What went wrong in the Catholic Church?

LOS ANGELES (CA)
Los Angeles Times

By Michael D’Antonio
February 10, 2013

The files released last week by America’s largest Catholic archdiocese revealed new and disturbing details about how church officials schemed to protect priests accused of molesting children. But was the scandal in Los Angeles really so much worse than in other places?

Sadly, no. The details emerging from the documents mirror what happened in archdioceses across the country, as church officials time and again put their own concerns above the needs of victims.
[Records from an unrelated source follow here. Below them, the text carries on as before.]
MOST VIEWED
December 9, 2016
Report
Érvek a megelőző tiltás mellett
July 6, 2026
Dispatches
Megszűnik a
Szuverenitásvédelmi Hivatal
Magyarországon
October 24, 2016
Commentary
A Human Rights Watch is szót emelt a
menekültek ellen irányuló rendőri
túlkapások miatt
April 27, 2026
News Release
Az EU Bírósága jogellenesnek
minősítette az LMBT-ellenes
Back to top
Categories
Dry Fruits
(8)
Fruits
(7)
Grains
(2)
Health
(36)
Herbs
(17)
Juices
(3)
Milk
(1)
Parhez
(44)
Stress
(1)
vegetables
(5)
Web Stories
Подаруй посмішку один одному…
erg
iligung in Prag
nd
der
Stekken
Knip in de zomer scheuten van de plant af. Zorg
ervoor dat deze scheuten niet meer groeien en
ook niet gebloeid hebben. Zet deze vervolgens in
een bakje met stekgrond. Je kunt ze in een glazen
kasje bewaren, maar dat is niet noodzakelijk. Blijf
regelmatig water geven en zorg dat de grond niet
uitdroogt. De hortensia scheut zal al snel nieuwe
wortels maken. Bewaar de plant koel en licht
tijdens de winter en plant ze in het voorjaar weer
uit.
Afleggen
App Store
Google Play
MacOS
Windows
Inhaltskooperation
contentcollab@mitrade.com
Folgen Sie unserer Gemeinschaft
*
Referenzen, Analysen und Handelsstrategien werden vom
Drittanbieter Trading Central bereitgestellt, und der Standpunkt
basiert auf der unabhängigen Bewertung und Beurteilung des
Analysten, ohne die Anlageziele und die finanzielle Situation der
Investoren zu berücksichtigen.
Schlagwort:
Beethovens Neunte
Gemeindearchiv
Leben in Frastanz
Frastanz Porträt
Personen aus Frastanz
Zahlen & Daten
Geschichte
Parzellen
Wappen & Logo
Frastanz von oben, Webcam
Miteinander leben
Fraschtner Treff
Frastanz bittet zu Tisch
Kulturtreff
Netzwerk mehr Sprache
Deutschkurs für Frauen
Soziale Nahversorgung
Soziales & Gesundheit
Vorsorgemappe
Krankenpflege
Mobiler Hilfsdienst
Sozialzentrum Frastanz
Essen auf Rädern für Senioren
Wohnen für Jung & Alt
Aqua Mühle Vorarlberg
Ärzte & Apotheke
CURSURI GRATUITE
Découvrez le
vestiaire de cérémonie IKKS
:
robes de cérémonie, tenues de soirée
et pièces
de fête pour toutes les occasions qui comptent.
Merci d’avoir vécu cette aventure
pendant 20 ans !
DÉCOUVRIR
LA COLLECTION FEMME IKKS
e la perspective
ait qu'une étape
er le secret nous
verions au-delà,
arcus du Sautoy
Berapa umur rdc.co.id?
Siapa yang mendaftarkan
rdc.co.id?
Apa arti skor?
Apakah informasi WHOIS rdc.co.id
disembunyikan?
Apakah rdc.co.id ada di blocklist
One of the earliest cases to draw nationwide attention involved Gilbert Gauthe, a priest who raped dozens of boys in rural Louisiana. By 1984, when Gauthe was indicted on 34 counts of sex crimes against children, church officials had been aware he was abusing children for at least a decade. But instead of reporting his crimes, they transferred him to another parish, where he continued to have sex with the children in his charge. He was stopped only after a boy he raped wound up in the hospital due to his injuries.

In the nearly three decades since the Gauthe case, more than 6,000 priests were, by the church’s own definitions, “credibly” or “not implausibly” accused of raping or sexually abusing children and adolescents. Lawsuits and criminal charges were brought against nearly every Catholic diocese in the U.S., and nearly 500 clerics were jailed.